2.5. Patient initialisation

The age of a patient is recorded by clock age (Figure 1). The patient starts in location Start, is allowed to remain there as long as age ≤10 and is allowed to take the outgoing transition when guard age ≥6 is satisfied (so the transition is taken on average when age = 8). In this transition, we stochastically determine the enamel thickness e, and 1/3rd of the clinical crown length d1, and d2 = 2 × d1.

Figure 1.

Figure 1

The Patient Model. This UPPAAL automaton models a patient: initialisation of variables, and the locations G01, G2, G3, and G4, corresponding to the tooth wear scores. Detailed explanation can be found in Ref.17 [Colour figure can be viewed at https://www.wileyonlinelibrary.com]

We want to turn the normal distribution for enamel thickness into a uniform distribution with the same mean and variation, since uniform distributions are directly supported in UPPAAL. If mean and variance of the distribution are preserved in the approximations, then according to a key theorem in statistics (the central limit theorem) the distribution function of the average of large numbers (larger than 30) of samples of a variable will not be affected; since in the model analysis hundreds of thousands of simulations will be used, the approximations are well justified.

Standard statistical theory tells us that the length of the uniformly distributed interval is given by sqrt 12  × sigma = 3464 × sigma. We saw above that sigma = 315 and the mean is 1426, so the length is 3.464 × 315 = 1091, and hence, the lower bound of uniform interval elb = 1426−545 = 881. We approximate the length of interval by el × 100 = 11 × 100; this means we can draw a random number between 1 and 100 and establish the enamel thickness e as e = elb+l × el. For 1/3rd of clinical crown height, similar calculations lead to a uniformly distributed interval with lower bound clb = 1750 and length cl×100 = 3×100, so d1 = clb+l × cl.

In our abstract model, we assume that the presence of bruxism, reflux and acid diet is being probabilistically decided right after a patient has left the start state. The parameters b (for bruxism), r (for reflux) and a (for acid diet) are set to 1 by probabilistic choices, with probabilities 0.1, 0.1 and 0.2, respectively.

2.6. Patient behaviour

The patient starts in location G01, where grading scores 0 and 1, so no wear or wear limited to the enamel; note that variable g has been set to the maximum score 1 in the transition from location Start (Figure 1). The total amount of tooth wear is recorded in variable w. A patient can remain in location G01 until w = e (so all enamel is gone), in location G2 until w = d1 (so 1/3rd of clinical crown length is gone), in location G3 until w = d2 (so loss of 2/3rd of clinical crown length) and indefinitely in the location G4.
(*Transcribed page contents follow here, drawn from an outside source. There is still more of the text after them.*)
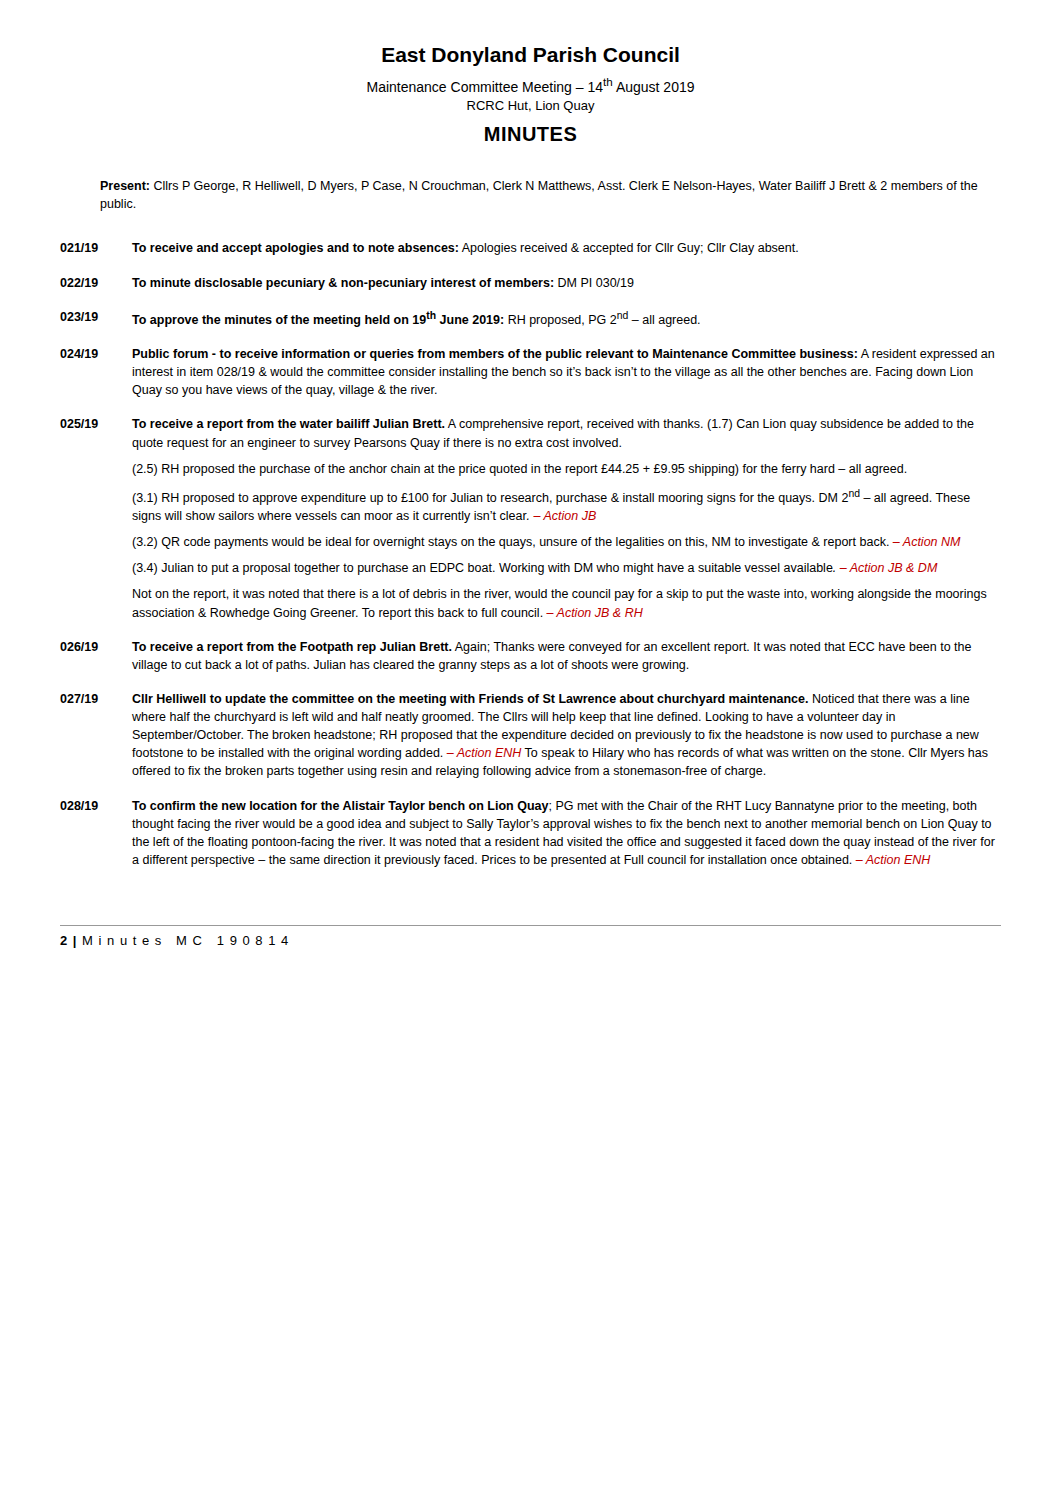East Donyland Parish Council
Maintenance Committee Meeting – 14th August 2019
RCRC Hut, Lion Quay
MINUTES
Present: Cllrs P George, R Helliwell, D Myers, P Case, N Crouchman, Clerk N Matthews, Asst. Clerk E Nelson-Hayes, Water Bailiff J Brett & 2 members of the public.
| 021/19 | To receive and accept apologies and to note absences: Apologies received & accepted for Cllr Guy; Cllr Clay absent. |
| 022/19 | To minute disclosable pecuniary & non-pecuniary interest of members: DM PI 030/19 |
| 023/19 | To approve the minutes of the meeting held on 19 th June 2019: RH proposed, PG 2 nd – all agreed. |
| 024/19 | Public forum - to receive information or queries from members of the public relevant to Maintenance Committee business: A resident expressed an interest in item 028/19 & would the committee consider installing the bench so it’s back isn’t to the village as all the other benches are. Facing down Lion Quay so you have views of the quay, village & the river. |
| 025/19 | To receive a report from the water bailiff Julian Brett. A comprehensive report, received with thanks. (1.7) Can Lion quay subsidence be added to the quote request for an engineer to survey Pearsons Quay if there is no extra cost involved. (2.5) RH proposed the purchase of the anchor chain at the price quoted in the report £44.25 + £9.95 shipping) for the ferry hard – all agreed. (3.1) RH proposed to approve expenditure up to £100 for Julian to research, purchase & install mooring signs for the quays. DM 2 nd – all agreed. These signs will show sailors where vessels can moor as it currently isn’t clear . – Action JB (3.2) QR code payments would be ideal for overnight stays on the quays, unsure of the legalities on this, NM to investigate & report back. – Action NM (3.4) Julian to put a proposal together to purchase an EDPC boat. Working with DM who might have a suitable vessel available . – Action JB & DM Not on the report, it was noted that there is a lot of debris in the river, would the council pay for a skip to put the waste into, working alongside the moorings association & Rowhedge Going Greener. To report this back to full council. – Action JB & RH |
| 026/19 | To receive a report from the Footpath rep Julian Brett. Again; Thanks were conveyed for an excellent report. It was noted that ECC have been to the village to cut back a lot of paths. Julian has cleared the granny steps as a lot of shoots were growing. |
| 027/19 | Cllr Helliwell to update the committee on the meeting with Friends of St Lawrence about churchyard maintenance. Noticed that there was a line where half the churchyard is left wild and half neatly groomed. The Cllrs will help keep that line defined. Looking to have a volunteer day in September/October. The broken headstone; RH proposed that the expenditure decided on previously to fix the headstone is now used to purchase a new footstone to be installed with the original wording added. – Action ENH To speak to Hilary who has records of what was written on the stone. Cllr Myers has offered to fix the broken parts together using resin and relaying following advice from a stonemason-free of charge. |
| 028/19 | To confirm the new location for the Alistair Taylor bench on Lion Quay ; PG met with the Chair of the RHT Lucy Bannatyne prior to the meeting, both thought facing the river would be a good idea and subject to Sally Taylor’s approval wishes to fix the bench next to another memorial bench on Lion Quay to the left of the floating pontoon-facing the river. It was noted that a resident had visited the office and suggested it faced down the quay instead of the river for a different perspective – the same direction it previously faced. Prices to be presented at Full council for installation once obtained. – Action ENH |
2 | M i n u t e s M C 1 9 0 8 1 4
The speed of the tooth wear is given by the derivative w' of the total amount of tooth wear w. It is composed of the physiological tooth wear f = 29 mu/year, the wear to bruxism b×br where br = 9 mu/year, the wear due to reflux r×re where re = 4 × f mu/year and the wear due to acid diet a×ac where ac = 3×f mu/year. We assume that if the enamel is gone, the physiological wear of the exposed dentine is twice as fast, so in locations G2 and G3 the physiological wear is 2 × f mu/year. Note that in location G4 we do not record tooth wear anymore (as it cannot get a worse grade score from there). Variable avg is used in the calculation of the average grade score during the lifetime of a patient: in each location, the derivative of avg is set to the grade score. The final average grade score of a patient of age 74 is avg/74.

If a treatment takes place (in G3 or G4), a transition is taken to location G01, the grade score g is set to 1, and the amount of tooth wear w is reset to 0.

2.7. Tooth wear evaluation: initialisation

We assume that monitoring, using the Tooth Wear Evaluation System (TWES) starts between age 11 and 15 (again an interval, to avoid that all patients have synchronised monitoring) (Figure 2). Clock p records the time since the last TWES monitoring.

Figure 2.

Figure 2

The TWES Model. This UPPAAL automaton models the periodic monitoring, counseling (starting from location G23), and treatment (starting from location G34). Detailed explanation can be found in Ref.17 [Colour figure can be viewed at https://www.wileyonlinelibrary.com]

Variables eb and er record whether bruxism and reflux are still treatable (in that case the value is 1, otherwise 0). If p = period and g = 1 or g = 0, a transition to the same location is taken and the cost c is updated with the cost of monitoring cmon (which we have here assumed to be 0). Clock p is reset to 0.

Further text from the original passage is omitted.